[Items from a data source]
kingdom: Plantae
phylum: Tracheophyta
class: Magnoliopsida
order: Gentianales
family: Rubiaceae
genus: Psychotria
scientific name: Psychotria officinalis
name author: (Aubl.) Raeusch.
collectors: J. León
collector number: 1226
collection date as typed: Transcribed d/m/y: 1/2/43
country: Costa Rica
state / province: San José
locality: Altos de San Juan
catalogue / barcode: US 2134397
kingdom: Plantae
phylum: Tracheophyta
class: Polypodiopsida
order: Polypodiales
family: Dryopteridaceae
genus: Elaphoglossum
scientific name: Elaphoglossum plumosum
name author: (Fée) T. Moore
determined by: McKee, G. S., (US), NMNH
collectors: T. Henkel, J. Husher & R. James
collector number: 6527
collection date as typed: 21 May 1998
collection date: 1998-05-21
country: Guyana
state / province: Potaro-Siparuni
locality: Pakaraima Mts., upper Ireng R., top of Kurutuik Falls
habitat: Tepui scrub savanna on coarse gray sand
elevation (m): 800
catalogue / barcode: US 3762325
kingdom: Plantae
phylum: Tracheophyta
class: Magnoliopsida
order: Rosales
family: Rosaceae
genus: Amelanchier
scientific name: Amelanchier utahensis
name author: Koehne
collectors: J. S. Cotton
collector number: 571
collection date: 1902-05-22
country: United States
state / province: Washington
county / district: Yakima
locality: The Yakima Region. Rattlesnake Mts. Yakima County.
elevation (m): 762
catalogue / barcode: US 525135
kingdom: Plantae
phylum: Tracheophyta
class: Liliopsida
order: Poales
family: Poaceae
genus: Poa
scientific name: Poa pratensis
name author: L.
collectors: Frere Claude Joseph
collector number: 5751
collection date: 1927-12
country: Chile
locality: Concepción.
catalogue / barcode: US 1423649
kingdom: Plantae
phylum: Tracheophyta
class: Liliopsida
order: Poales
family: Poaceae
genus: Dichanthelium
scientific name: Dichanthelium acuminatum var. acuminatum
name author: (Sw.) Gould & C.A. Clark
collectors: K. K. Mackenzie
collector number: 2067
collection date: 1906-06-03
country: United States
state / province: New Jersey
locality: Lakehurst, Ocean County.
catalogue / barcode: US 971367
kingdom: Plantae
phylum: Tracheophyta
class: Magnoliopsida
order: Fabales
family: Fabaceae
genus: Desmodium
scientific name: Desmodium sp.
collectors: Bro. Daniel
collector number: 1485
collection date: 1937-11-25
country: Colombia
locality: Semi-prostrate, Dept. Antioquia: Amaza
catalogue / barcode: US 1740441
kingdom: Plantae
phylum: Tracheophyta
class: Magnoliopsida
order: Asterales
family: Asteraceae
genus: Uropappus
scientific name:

* [Exercise details] Reproduce every line of these records word for word, changing nothing.

* [Answer to this exercise]
kingdom: Plantae
phylum: Tracheophyta
class: Magnoliopsida
order: Gentianales
family: Rubiaceae
genus: Psychotria
scientific name: Psychotria officinalis
name author: (Aubl.) Raeusch.
collectors: J. León
collector number: 1226
collection date as typed: Transcribed d/m/y: 1/2/43
country: Costa Rica
state / province: San José
locality: Altos de San Juan
catalogue / barcode: US 2134397
kingdom: Plantae
phylum: Tracheophyta
class: Polypodiopsida
order: Polypodiales
family: Dryopteridaceae
genus: Elaphoglossum
scientific name: Elaphoglossum plumosum
name author: (Fée) T. Moore
determined by: McKee, G. S., (US), NMNH
collectors: T. Henkel, J. Husher & R. James
collector number: 6527
collection date as typed: 21 May 1998
collection date: 1998-05-21
country: Guyana
state / province: Potaro-Siparuni
locality: Pakaraima Mts., upper Ireng R., top of Kurutuik Falls
habitat: Tepui scrub savanna on coarse gray sand
elevation (m): 800
catalogue / barcode: US 3762325
kingdom: Plantae
phylum: Tracheophyta
class: Magnoliopsida
order: Rosales
family: Rosaceae
genus: Amelanchier
scientific name: Amelanchier utahensis
name author: Koehne
collectors: J. S. Cotton
collector number: 571
collection date: 1902-05-22
country: United States
state / province: Washington
county / district: Yakima
locality: The Yakima Region. Rattlesnake Mts. Yakima County.
elevation (m): 762
catalogue / barcode: US 525135
kingdom: Plantae
phylum: Tracheophyta
class: Liliopsida
order: Poales
family: Poaceae
genus: Poa
scientific name: Poa pratensis
name author: L.
collectors: Frere Claude Joseph
collector number: 5751
collection date: 1927-12
country: Chile
locality: Concepción.
catalogue / barcode: US 1423649
kingdom: Plantae
phylum: Tracheophyta
class: Liliopsida
order: Poales
family: Poaceae
genus: Dichanthelium
scientific name: Dichanthelium acuminatum var. acuminatum
name author: (Sw.) Gould & C.A. Clark
collectors: K. K. Mackenzie
collector number: 2067
collection date: 1906-06-03
country: United States
state / province: New Jersey
locality: Lakehurst, Ocean County.
catalogue / barcode: US 971367
kingdom: Plantae
phylum: Tracheophyta
class: Magnoliopsida
order: Fabales
family: Fabaceae
genus: Desmodium
scientific name: Desmodium sp.
collectors: Bro. Daniel
collector number: 1485
collection date: 1937-11-25
country: Colombia
locality: Semi-prostrate, Dept. Antioquia: Amaza
catalogue / barcode: US 1740441
kingdom: Plantae
phylum: Tracheophyta
class: Magnoliopsida
order: Asterales
family: Asteraceae
genus: Uropappus
scientific name:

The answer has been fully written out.